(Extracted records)
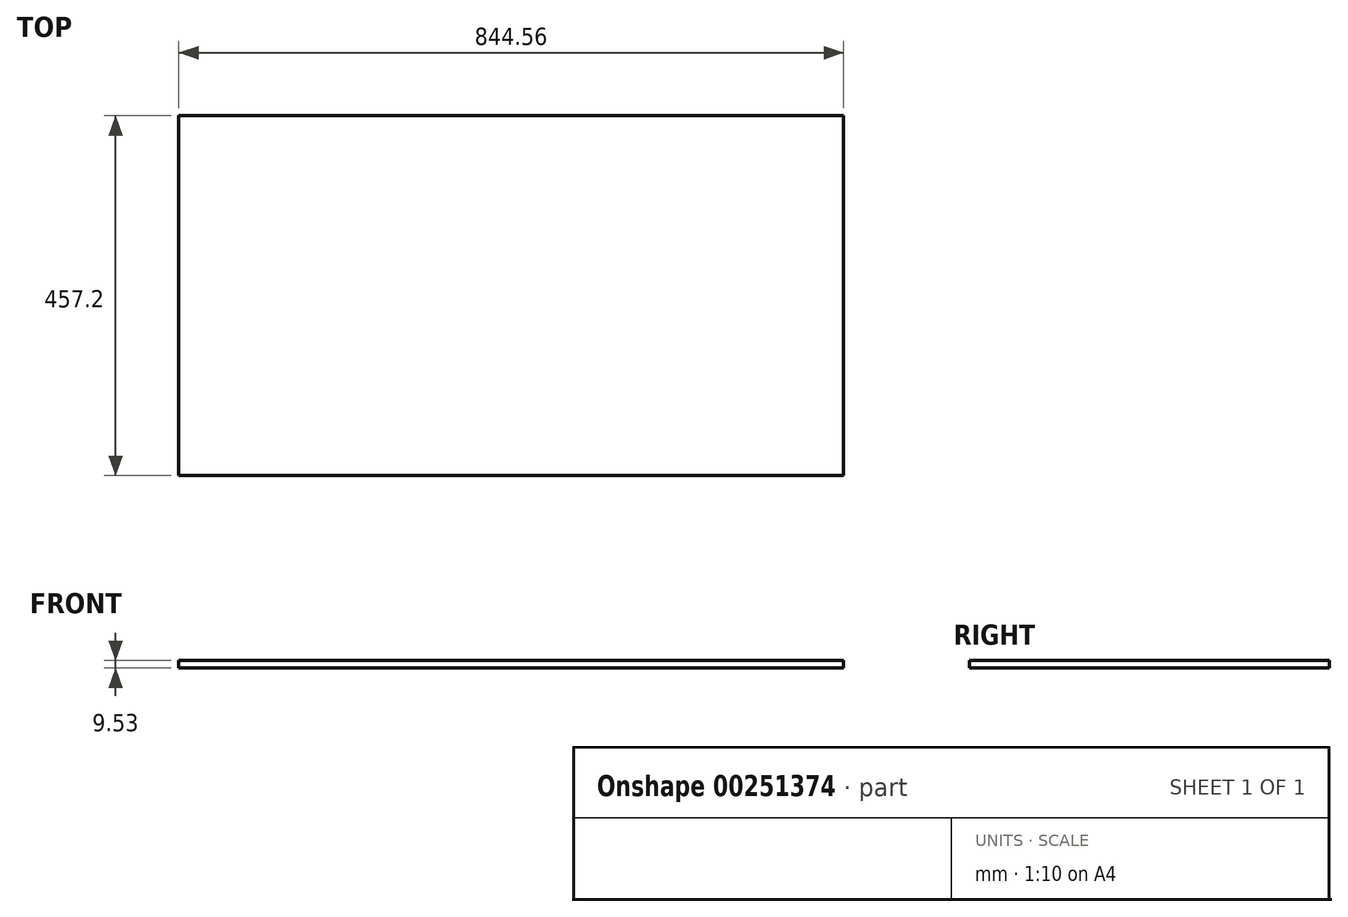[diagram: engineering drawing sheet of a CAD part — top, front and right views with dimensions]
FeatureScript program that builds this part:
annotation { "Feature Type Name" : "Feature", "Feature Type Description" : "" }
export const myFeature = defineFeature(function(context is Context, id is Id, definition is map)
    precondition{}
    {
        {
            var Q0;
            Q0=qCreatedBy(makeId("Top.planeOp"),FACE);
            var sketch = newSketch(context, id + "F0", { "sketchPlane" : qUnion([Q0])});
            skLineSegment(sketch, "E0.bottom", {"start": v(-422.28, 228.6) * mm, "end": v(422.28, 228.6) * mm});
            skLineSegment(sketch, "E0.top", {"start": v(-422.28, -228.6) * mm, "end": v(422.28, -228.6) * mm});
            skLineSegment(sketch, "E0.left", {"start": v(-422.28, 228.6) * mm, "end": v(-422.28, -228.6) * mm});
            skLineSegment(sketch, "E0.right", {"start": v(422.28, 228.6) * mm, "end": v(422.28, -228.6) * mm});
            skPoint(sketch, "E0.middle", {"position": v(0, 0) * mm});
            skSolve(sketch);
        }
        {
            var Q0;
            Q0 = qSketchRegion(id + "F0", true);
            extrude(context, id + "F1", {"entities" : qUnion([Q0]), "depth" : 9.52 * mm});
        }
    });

◆ EXERCISE BRIEF:
Retype every line of the entries above without any changes, and omit the pictures.

◆ OUTPUT BELOW:
[diagram: engineering drawing sheet of a CAD part — top, front and right views with dimensions]
FeatureScript program that builds this part:
annotation { "Feature Type Name" : "Feature", "Feature Type Description" : "" }
export const myFeature = defineFeature(function(context is Context, id is Id, definition is map)
    precondition{}
    {
        {
            var Q0;
            Q0=qCreatedBy(makeId("Top.planeOp"),FACE);
            var sketch = newSketch(context, id + "F0", { "sketchPlane" : qUnion([Q0])});
            skLineSegment(sketch, "E0.bottom", {"start": v(-422.28, 228.6) * mm, "end": v(422.28, 228.6) * mm});
            skLineSegment(sketch, "E0.top", {"start": v(-422.28, -228.6) * mm, "end": v(422.28, -228.6) * mm});
            skLineSegment(sketch, "E0.left", {"start": v(-422.28, 228.6) * mm, "end": v(-422.28, -228.6) * mm});
            skLineSegment(sketch, "E0.right", {"start": v(422.28, 228.6) * mm, "end": v(422.28, -228.6) * mm});
            skPoint(sketch, "E0.middle", {"position": v(0, 0) * mm});
            skSolve(sketch);
        }
        {
            var Q0;
            Q0 = qSketchRegion(id + "F0", true);
            extrude(context, id + "F1", {"entities" : qUnion([Q0]), "depth" : 9.52 * mm});
        }
    });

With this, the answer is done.